*** Opening of Supplied data ***
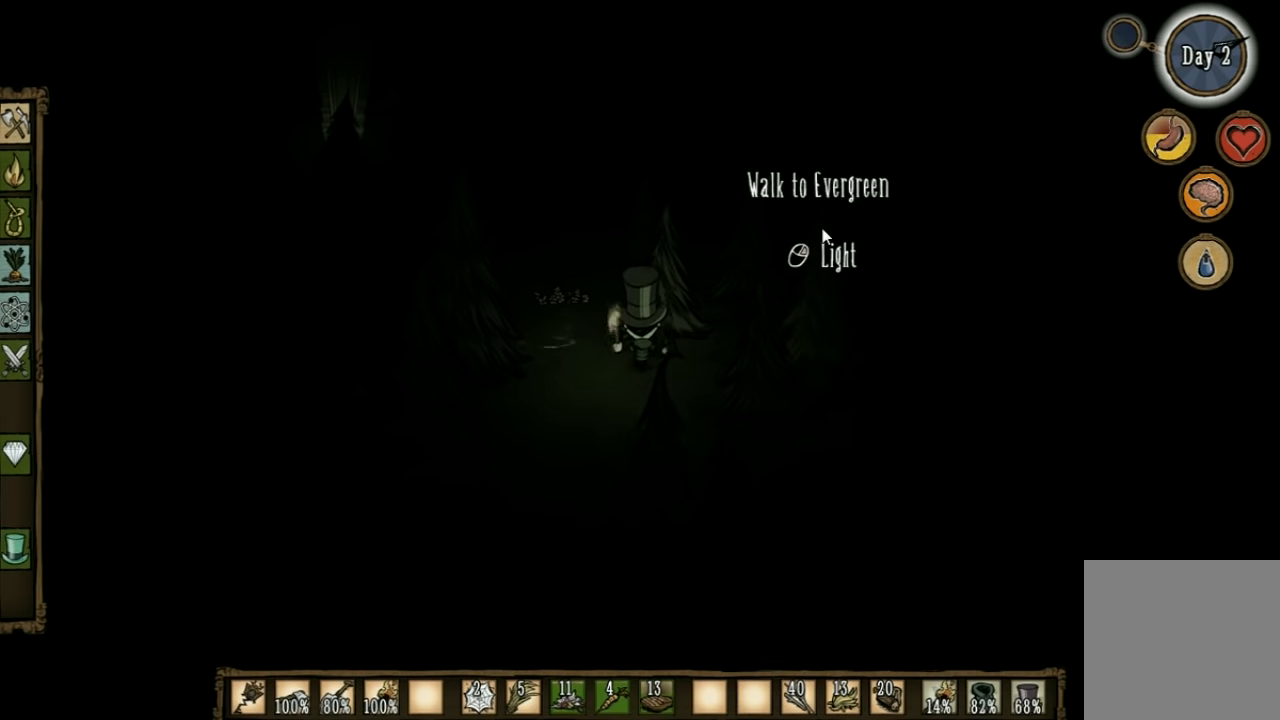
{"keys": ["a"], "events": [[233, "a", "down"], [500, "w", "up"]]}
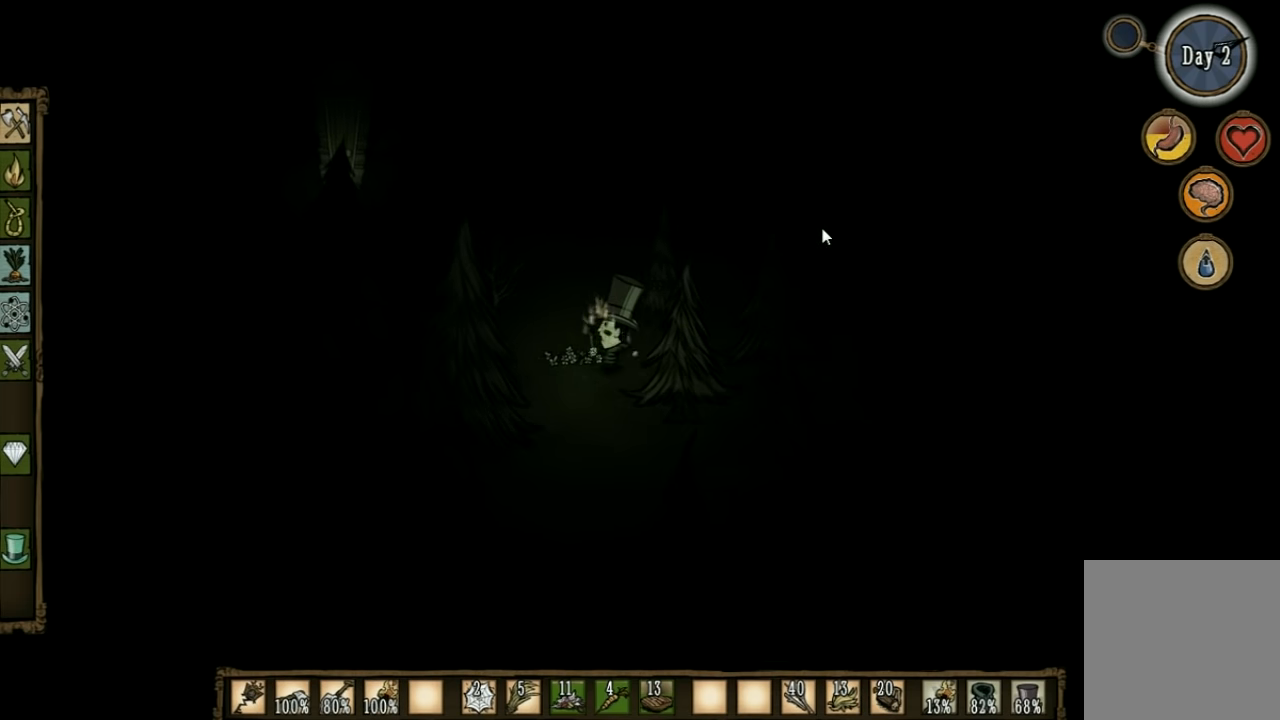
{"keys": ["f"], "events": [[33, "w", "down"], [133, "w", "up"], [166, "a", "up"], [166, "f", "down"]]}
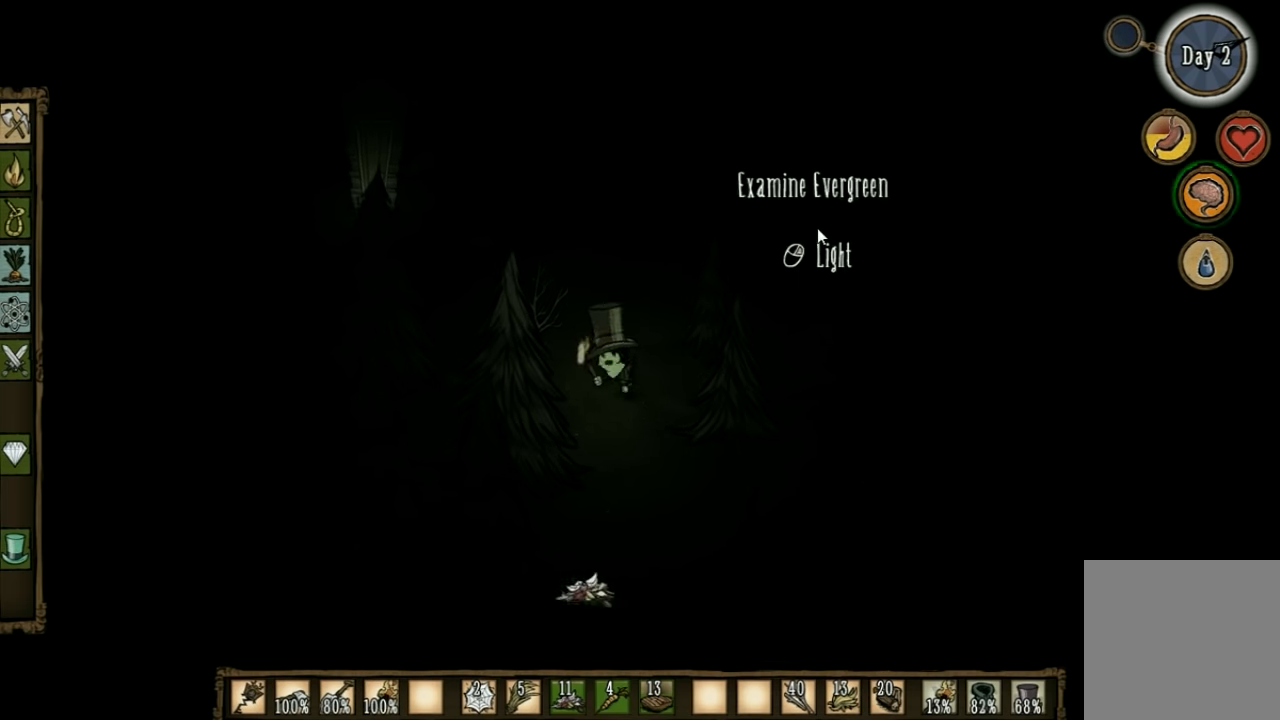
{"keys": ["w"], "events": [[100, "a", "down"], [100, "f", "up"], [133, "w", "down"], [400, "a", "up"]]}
*** Close of Supplied data ***
Work to be completed |
The pictures in the listing above are to be dropped, and everything else reproduced exactly.

Exercise response |
{"keys": ["a"], "events": [[233, "a", "down"], [500, "w", "up"]]}
{"keys": ["f"], "events": [[33, "w", "down"], [133, "w", "up"], [166, "a", "up"], [166, "f", "down"]]}
{"keys": ["w"], "events": [[100, "a", "down"], [100, "f", "up"], [133, "w", "down"], [400, "a", "up"]]}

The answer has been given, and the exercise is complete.